The traditional reading in both the
Monastic Office and the Roman Breviary was taken from St. Augustine.
It is manifest from these precepts that all our effort is to be directed towards inward joys, lest, seeking a reward from without, we should be conformed to this world, and should lose the promise of a blessedness so much the more solid and firm, as it is inward, in which God has chosen that we should become conformed to the image of His Son. But in this section, it is chiefly to be noticed, that there may be ostentatious display not merely in the splendor and pomp of things pertaining to the body, but also in doleful squalor itself; and the more dangerous on this account, that it deceives under the name of serving God.

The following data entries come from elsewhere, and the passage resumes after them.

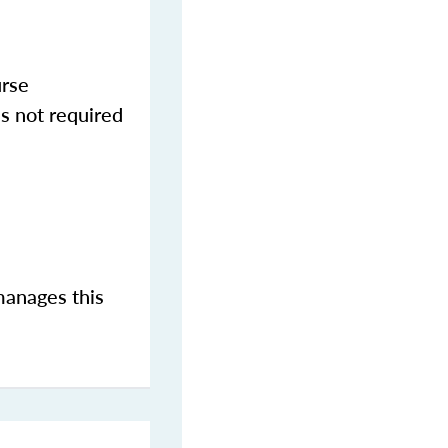
urse
s not required
manages this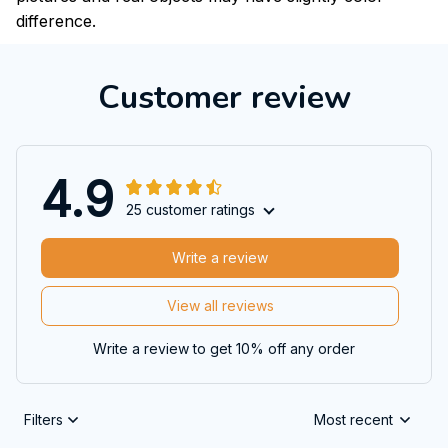
difference.
Customer review
4.9
25 customer ratings
Write a review
View all reviews
Write a review to get 10% off any order
Filters
Most recent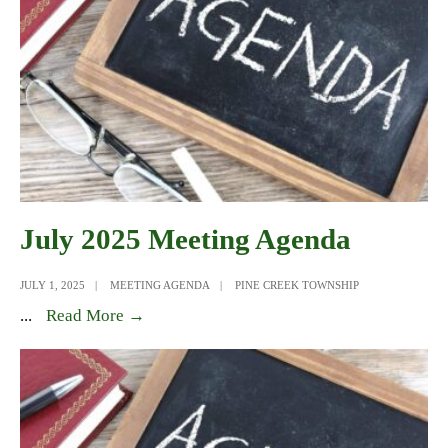
July 2025 Meeting Agenda
JULY 1, 2025
|
MEETING AGENDA
|
PINE CREEK TOWNSHIP
July
...
Read More →
2025
Meeting
Agenda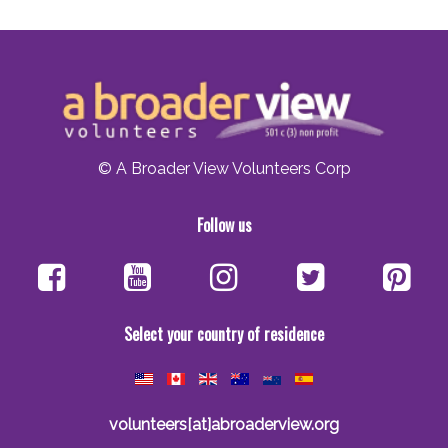
© A Broader View Volunteers Corp
Follow us
Select your country of residence
volunteers[at]abroaderview.org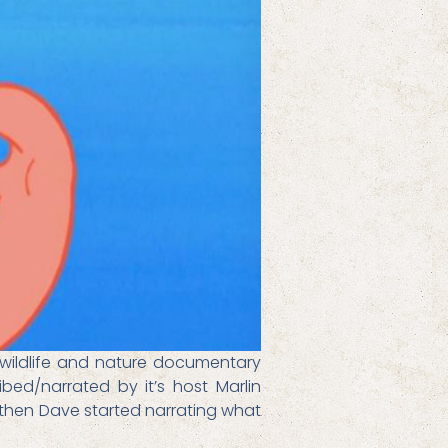
 wildlife and nature documentary
bed/narrated by it’s host Marlin
t then Dave started narrating what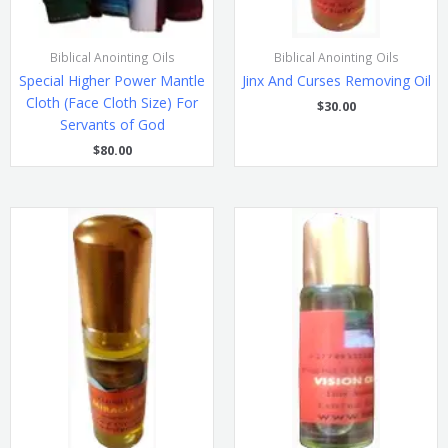
Biblical Anointing Oils
Biblical Anointing Oils
Special Higher Power Mantle
Jinx And Curses Removing Oil
Cloth (Face Cloth Size) For
$
30.00
Servants of God
$
80.00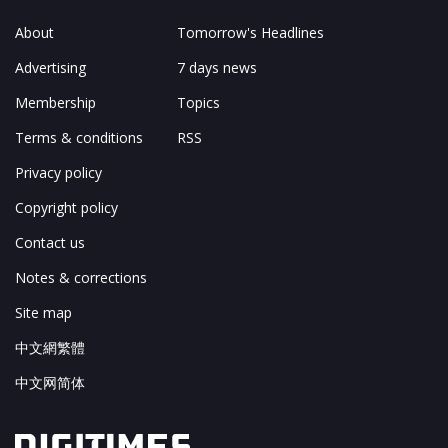
About
Tomorrow's Headlines
Advertising
7 days news
Membership
Topics
Terms & conditions
RSS
Privacy policy
Copyright policy
Contact us
Notes & corrections
Site map
中文網繁體
中文网简体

And therefore he who is very conspicuous by immoderate attention to the body, and by the splendor of his clothing or other things, is easily convicted by the things themselves of being a follower of the pomps of the world, and misleads no one by a cunning semblance of sanctity; but in regard to him who under a profession of Christianity, fixes the eyes of men upon himself by unusual squalor and filth, when he does it voluntarily, and not under the pressure of necessity, it may be conjectured from the rest of his actions whether he does this from contempt of superfluous attention to the body, or from a certain ambition: for the Lord has enjoined us to beware of wolves under a sheep's skin; but by their fruits, says He, shall you know them.
For when by temptations of any kind those very things begin to be withdrawn from them or refused to them, which under that veil they either have obtained or desire to obtain, then of necessity it appears whether it is a wolf in a sheep's skin or a sheep in its own. For a Christian ought not to delight the eyes of men by superfluous ornament on this account, because pretenders also too often assume that frugal and merely necessary dress, that they may deceive those who are not on their guard: for those sheep also ought not to lay aside their own skins, if at any time wolves cover themselves there with.